**YOUR INSTRUCTIONS:**
Omitting all images, transcribe the entries word for word.

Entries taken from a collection
^^^^
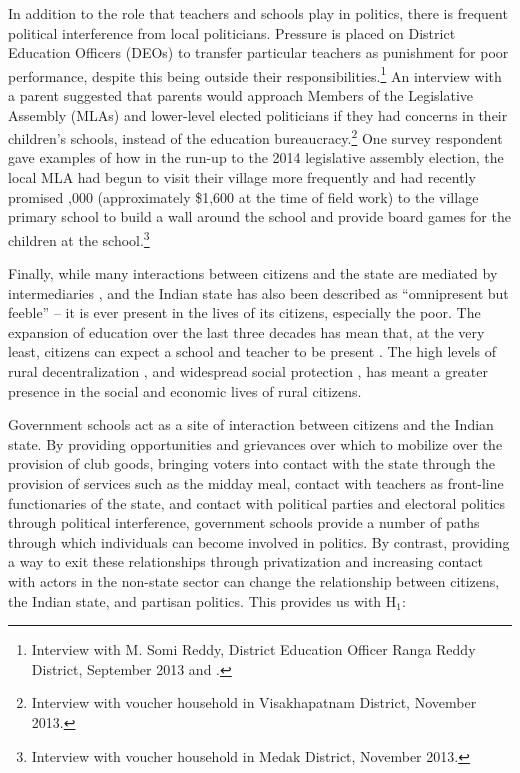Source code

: \documentclass[hidelinks, 12pt, titlepage]{article}
\begin{document}
	In addition to the role that teachers and schools play in politics, there is frequent political interference from local politicians.  Pressure is placed on District Education Officers (DEOs) to transfer particular teachers as punishment for poor performance, despite this being outside their responsibilities.\footnote{Interview with M. Somi Reddy, District Education Officer Ranga Reddy District, September 2013 and \cite{Beteille2015}.}  An interview with a parent suggested that parents would approach Members of the Legislative Assembly (MLAs) and lower-level elected politicians if they had concerns in their children's schools, instead of the education bureaucracy.\footnote{Interview with voucher household in Visakhapatnam District, November 2013.}  One survey respondent gave examples of how in the run-up to the 2014 legislative assembly election, the local MLA had begun to visit their village more frequently and had recently promised ,000 (approximately \$1,600 at the time of field work) to the village primary school to build a wall around the school and provide board games for the children at the school.\footnote{Interview with voucher household in Medak District, November 2013.}

    Finally, while many interactions between citizens and the state are mediated by intermediaries \citep{Auerbach2016, Berenschot2010,Krishna2007}, and the Indian state has also been described as ``omnipresent but feeble'' \citep[6]{Kohli1990} -- it is ever present in the lives of its citizens, especially the poor.  The expansion of education over the last three decades has mean that, at the very least, citizens can expect a school and teacher to be present \citep{Government2009}.  The high levels of rural decentralization \citep{Auerbach2020,Kruks-Wisner2018}, and widespread social protection \citep{Kapur2013a}, has meant a greater presence in the social and economic lives of rural citizens.

	Government schools act as a site of interaction between citizens and the Indian state.  By providing opportunities and grievances over which to mobilize over the provision of club goods, bringing voters into contact with the state through the provision of services such as the midday meal, contact with teachers as front-line functionaries of the state, and contact with political parties and electoral politics through political interference, government schools provide a number of paths through which individuals can become involved in politics.  By contrast, providing a way to exit these relationships through privatization and increasing contact with actors in the non-state sector can change the relationship between citizens, the Indian state, and partisan politics.  This provides us with H$_{1}$:
\end{document}
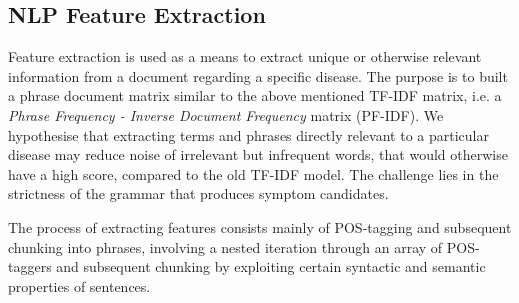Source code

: \documentclass[10pt,letterpaper,two column,final]{article}
\begin{document}



\subsection{NLP Feature Extraction}
\label{chap:nlpmodel}
Feature extraction is used as a means to extract unique or otherwise
relevant information from a document regarding a specific disease. The
purpose is to built a phrase document matrix similar to the above
mentioned TF-IDF matrix, i.e. a \textit{Phrase Frequency - Inverse
Document Frequency} matrix (PF-IDF). We hypothesise that extracting
terms and phrases directly relevant to a particular disease may reduce
noise of irrelevant but infrequent words, that would otherwise have a
high score, compared to the old TF-IDF model. The challenge lies in the
strictness of the grammar that produces symptom candidates.

The process of extracting features consists mainly of POS-tagging and
subsequent chunking into phrases, involving a nested iteration through
an array of POS-taggers and subsequent chunking by exploiting certain
syntactic and semantic properties of sentences.
\end{document}
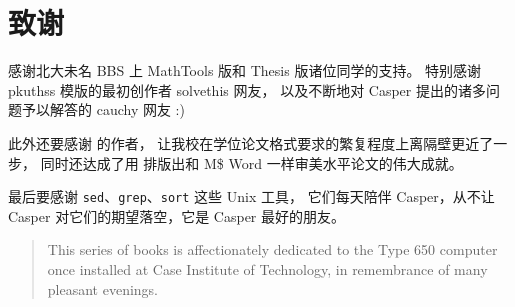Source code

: %
%
%
%

\chapter{致谢}

感谢北大未名 BBS 上 MathTools 版和 Thesis 版诸位同学的支持。
特别感谢 pkuthss 模版的最初创作者 solvethis 网友，
以及不断地对 Casper 提出的诸多问题予以解答的 cauchy 网友 :)

此外还要感谢 \parencite{pku-thesisstyle} 的作者，
让我校在学位论文格式要求的繁复程度上离隔壁更近了一步，
同时还达成了用  排版出和 M\$ Word 一样审美水平论文的伟大成就。

最后要感谢 \verb|sed|、\verb|grep|、\verb|sort| 这些 Unix 工具，
它们每天陪伴 Casper，从不让 Casper 对它们的期望落空，它是 Casper 最好的朋友。

\vspace{1em}
\begin{quotation}
\small This series of books is affectionately dedicated to the
Type 650 computer once installed at Case Institute of Technology,
in remembrance of many pleasant evenings.

\end{quotation}

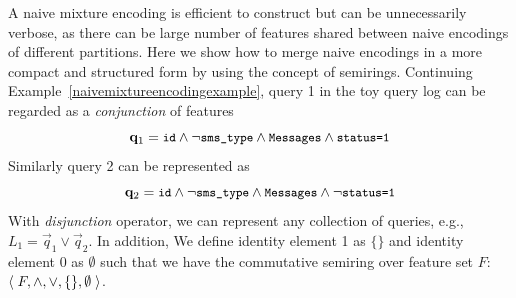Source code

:  A naive mixture encoding is efficient to construct but can be unnecessarily verbose, as there can be large number of features shared between naive encodings of different partitions.
 Here we show how to merge naive encodings in a more compact and structured form by using the concept of semirings.
 Continuing Example~\ref{naivemixtureencodingexample}, query 1 in the toy query log can be regarded as a \textit{conjunction} of features 
 $$\vec q_1=\texttt{\small id}\land
  \neg \texttt{\small sms\_type}\land
  \texttt{\small Messages}\land
  \texttt{\small status=1}$$
 Similarly query 2 can be represented as 
 $$\vec q_2=\texttt{\small id}\land
  \neg \texttt{\small sms\_type}\land
  \texttt{\small Messages}\land
  \neg \texttt{\small status=1}$$
 With \textit{disjunction} operator, we can represent any collection of queries, e.g., $L_1=\vec q_1\lor\vec q_2$.
 In addition, We define identity element 1 as $\{\}$ and identity element 0 as $\emptyset$ such that we have the commutative semiring over feature set $F$: $\tuple{F,\land,\lor,\{\},\emptyset}$.

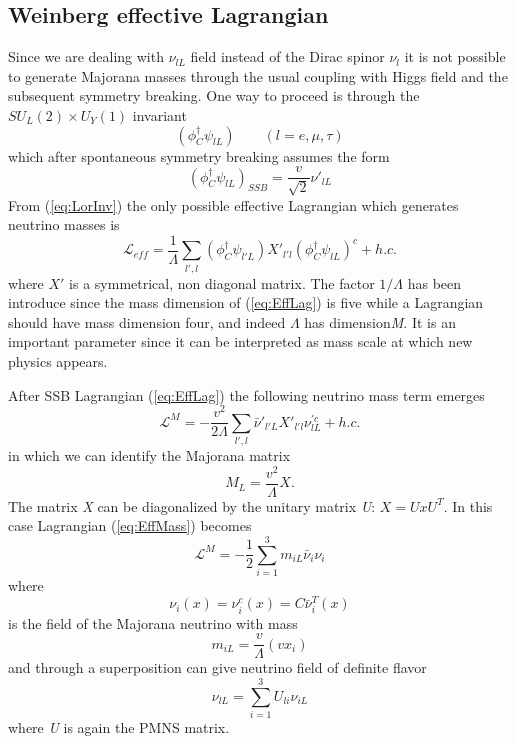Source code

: \documentclass{subnucbo}
\begin{document}
\subsection{Weinberg effective Lagrangian}
Since we are dealing with $\nu_{lL}$ field instead of the Dirac spinor $\nu_l$ it is not possible to generate Majorana masses through the usual coupling with Higgs field and the subsequent symmetry breaking. 
One way to proceed is through the $SU_L(2)\times U_Y(1)$ invariant
\begin{equation}
\label{eq:LorInv}
(\phi_C^{\dagger}\psi_{lL})\qquad(l=e, \mu, \tau)
\end{equation}
which after spontaneous symmetry breaking assumes the form
\begin{equation}
(\phi_C^{\dagger}\psi_{lL})_{SSB}=\frac{v}{\sqrt{2}}\nu'_{lL}
\end{equation}
From (\ref{eq:LorInv}) the only possible effective Lagrangian which generates neutrino masses is
\begin{equation}
\label{eq:EffLag}
\mathcal{L}_{eff}=\frac{1}{\Lambda}\sum_{l',l}(\phi_C^{\dagger}\psi_{l'L})X'_{l'l}(\phi_C^{\dagger}\psi_{lL})^c+h.c.
\end{equation}
where $X'$ is a symmetrical, non diagonal matrix.
The factor $1/\Lambda$ has been introduce since the mass dimension of (\ref{eq:EffLag}) is five while a Lagrangian should have mass dimension four, and indeed $\Lambda$ has dimension\emph{M}.
It is an important parameter since it can be interpreted as mass scale at which new physics appears.

After SSB Lagrangian (\ref{eq:EffLag}) the following neutrino mass term emerges
\begin{equation}
\label{eq:EffMass}
\mathcal{L}^M=-\frac{v^2}{2\Lambda}\sum_{l',l}\bar{\nu}'_{l'L}X'_{l'l}\nu_{lL}^{'c}+h.c.
\end{equation}
in which we can identify the Majorana matrix
\begin{equation}
M_L=\frac{v^2}{\Lambda}X. %
\end{equation}
The matrix \emph{X} can be diagonalized by the unitary matrix \emph{U}: $X=UxU^T$. %
In this case Lagrangian (\ref{eq:EffMass}) becomes
\begin{equation}
\mathcal{L}^M=-\frac{1}{2}\sum_{i=1}^3m_{iL}\bar{\nu}_i\nu_i
\end{equation}
where
\begin{equation}
\label{eq:nuC}
\nu_i(x)=\nu_i^c(x)=C\bar{\nu}_i^T(x)
\end{equation}
is the field of the Majorana neutrino with mass 
\begin{equation}
\label{eq:neutMass}
m_{iL}=\frac{v}{\Lambda}(vx_i)
\end{equation}
and through a superposition can give neutrino field of definite flavor
\begin{equation}
\label{eq:nuMix}
\nu_{lL}=\sum_{i=1}^3U_{li}\nu_{iL}
\end{equation}
where \emph{U} is again the PMNS matrix.
\end{document}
^^^^
**SOLUTION TO THE EXERCISE:**
Source code

: \documentclass[hidelinks, 12pt, titlepage]{article}
\begin{document}
	In addition to the role that teachers and schools play in politics, there is frequent political interference from local politicians.  Pressure is placed on District Education Officers (DEOs) to transfer particular teachers as punishment for poor performance, despite this being outside their responsibilities.\footnote{Interview with M. Somi Reddy, District Education Officer Ranga Reddy District, September 2013 and \cite{Beteille2015}.}  An interview with a parent suggested that parents would approach Members of the Legislative Assembly (MLAs) and lower-level elected politicians if they had concerns in their children's schools, instead of the education bureaucracy.\footnote{Interview with voucher household in Visakhapatnam District, November 2013.}  One survey respondent gave examples of how in the run-up to the 2014 legislative assembly election, the local MLA had begun to visit their village more frequently and had recently promised ,000 (approximately \$1,600 at the time of field work) to the village primary school to build a wall around the school and provide board games for the children at the school.\footnote{Interview with voucher household in Medak District, November 2013.}

    Finally, while many interactions between citizens and the state are mediated by intermediaries \citep{Auerbach2016, Berenschot2010,Krishna2007}, and the Indian state has also been described as ``omnipresent but feeble'' \citep[6]{Kohli1990} -- it is ever present in the lives of its citizens, especially the poor.  The expansion of education over the last three decades has mean that, at the very least, citizens can expect a school and teacher to be present \citep{Government2009}.  The high levels of rural decentralization \citep{Auerbach2020,Kruks-Wisner2018}, and widespread social protection \citep{Kapur2013a}, has meant a greater presence in the social and economic lives of rural citizens.

	Government schools act as a site of interaction between citizens and the Indian state.  By providing opportunities and grievances over which to mobilize over the provision of club goods, bringing voters into contact with the state through the provision of services such as the midday meal, contact with teachers as front-line functionaries of the state, and contact with political parties and electoral politics through political interference, government schools provide a number of paths through which individuals can become involved in politics.  By contrast, providing a way to exit these relationships through privatization and increasing contact with actors in the non-state sector can change the relationship between citizens, the Indian state, and partisan politics.  This provides us with H$_{1}$:
\end{document}
Source code

: \documentclass[10pt,letterpaper,two column,final]{article}
\begin{document}



\subsection{NLP Feature Extraction}
\label{chap:nlpmodel}
Feature extraction is used as a means to extract unique or otherwise
relevant information from a document regarding a specific disease. The
purpose is to built a phrase document matrix similar to the above
mentioned TF-IDF matrix, i.e. a \textit{Phrase Frequency - Inverse
Document Frequency} matrix (PF-IDF). We hypothesise that extracting
terms and phrases directly relevant to a particular disease may reduce
noise of irrelevant but infrequent words, that would otherwise have a
high score, compared to the old TF-IDF model. The challenge lies in the
strictness of the grammar that produces symptom candidates.

The process of extracting features consists mainly of POS-tagging and
subsequent chunking into phrases, involving a nested iteration through
an array of POS-taggers and subsequent chunking by exploiting certain
syntactic and semantic properties of sentences.
\end{document}
Source code

: %
%
%
%

\chapter{致谢}

感谢北大未名 BBS 上 MathTools 版和 Thesis 版诸位同学的支持。
特别感谢 pkuthss 模版的最初创作者 solvethis 网友，
以及不断地对 Casper 提出的诸多问题予以解答的 cauchy 网友 :)

此外还要感谢 \parencite{pku-thesisstyle} 的作者，
让我校在学位论文格式要求的繁复程度上离隔壁更近了一步，
同时还达成了用  排版出和 M\$ Word 一样审美水平论文的伟大成就。

最后要感谢 \verb|sed|、\verb|grep|、\verb|sort| 这些 Unix 工具，
它们每天陪伴 Casper，从不让 Casper 对它们的期望落空，它是 Casper 最好的朋友。

\vspace{1em}
\begin{quotation}
\small This series of books is affectionately dedicated to the
Type 650 computer once installed at Case Institute of Technology,
in remembrance of many pleasant evenings.

\end{quotation}

Source code

:  A naive mixture encoding is efficient to construct but can be unnecessarily verbose, as there can be large number of features shared between naive encodings of different partitions.
 Here we show how to merge naive encodings in a more compact and structured form by using the concept of semirings.
 Continuing Example~\ref{naivemixtureencodingexample}, query 1 in the toy query log can be regarded as a \textit{conjunction} of features 
 $$\vec q_1=\texttt{\small id}\land
  \neg \texttt{\small sms\_type}\land
  \texttt{\small Messages}\land
  \texttt{\small status=1}$$
 Similarly query 2 can be represented as 
 $$\vec q_2=\texttt{\small id}\land
  \neg \texttt{\small sms\_type}\land
  \texttt{\small Messages}\land
  \neg \texttt{\small status=1}$$
 With \textit{disjunction} operator, we can represent any collection of queries, e.g., $L_1=\vec q_1\lor\vec q_2$.
 In addition, We define identity element 1 as $\{\}$ and identity element 0 as $\emptyset$ such that we have the commutative semiring over feature set $F$: $\tuple{F,\land,\lor,\{\},\emptyset}$.

Source code

: \documentclass{subnucbo}
\begin{document}
\subsection{Weinberg effective Lagrangian}
Since we are dealing with $\nu_{lL}$ field instead of the Dirac spinor $\nu_l$ it is not possible to generate Majorana masses through the usual coupling with Higgs field and the subsequent symmetry breaking. 
One way to proceed is through the $SU_L(2)\times U_Y(1)$ invariant
\begin{equation}
\label{eq:LorInv}
(\phi_C^{\dagger}\psi_{lL})\qquad(l=e, \mu, \tau)
\end{equation}
which after spontaneous symmetry breaking assumes the form
\begin{equation}
(\phi_C^{\dagger}\psi_{lL})_{SSB}=\frac{v}{\sqrt{2}}\nu'_{lL}
\end{equation}
From (\ref{eq:LorInv}) the only possible effective Lagrangian which generates neutrino masses is
\begin{equation}
\label{eq:EffLag}
\mathcal{L}_{eff}=\frac{1}{\Lambda}\sum_{l',l}(\phi_C^{\dagger}\psi_{l'L})X'_{l'l}(\phi_C^{\dagger}\psi_{lL})^c+h.c.
\end{equation}
where $X'$ is a symmetrical, non diagonal matrix.
The factor $1/\Lambda$ has been introduce since the mass dimension of (\ref{eq:EffLag}) is five while a Lagrangian should have mass dimension four, and indeed $\Lambda$ has dimension\emph{M}.
It is an important parameter since it can be interpreted as mass scale at which new physics appears.

After SSB Lagrangian (\ref{eq:EffLag}) the following neutrino mass term emerges
\begin{equation}
\label{eq:EffMass}
\mathcal{L}^M=-\frac{v^2}{2\Lambda}\sum_{l',l}\bar{\nu}'_{l'L}X'_{l'l}\nu_{lL}^{'c}+h.c.
\end{equation}
in which we can identify the Majorana matrix
\begin{equation}
M_L=\frac{v^2}{\Lambda}X. %
\end{equation}
The matrix \emph{X} can be diagonalized by the unitary matrix \emph{U}: $X=UxU^T$. %
In this case Lagrangian (\ref{eq:EffMass}) becomes
\begin{equation}
\mathcal{L}^M=-\frac{1}{2}\sum_{i=1}^3m_{iL}\bar{\nu}_i\nu_i
\end{equation}
where
\begin{equation}
\label{eq:nuC}
\nu_i(x)=\nu_i^c(x)=C\bar{\nu}_i^T(x)
\end{equation}
is the field of the Majorana neutrino with mass 
\begin{equation}
\label{eq:neutMass}
m_{iL}=\frac{v}{\Lambda}(vx_i)
\end{equation}
and through a superposition can give neutrino field of definite flavor
\begin{equation}
\label{eq:nuMix}
\nu_{lL}=\sum_{i=1}^3U_{li}\nu_{iL}
\end{equation}
where \emph{U} is again the PMNS matrix.
\end{document}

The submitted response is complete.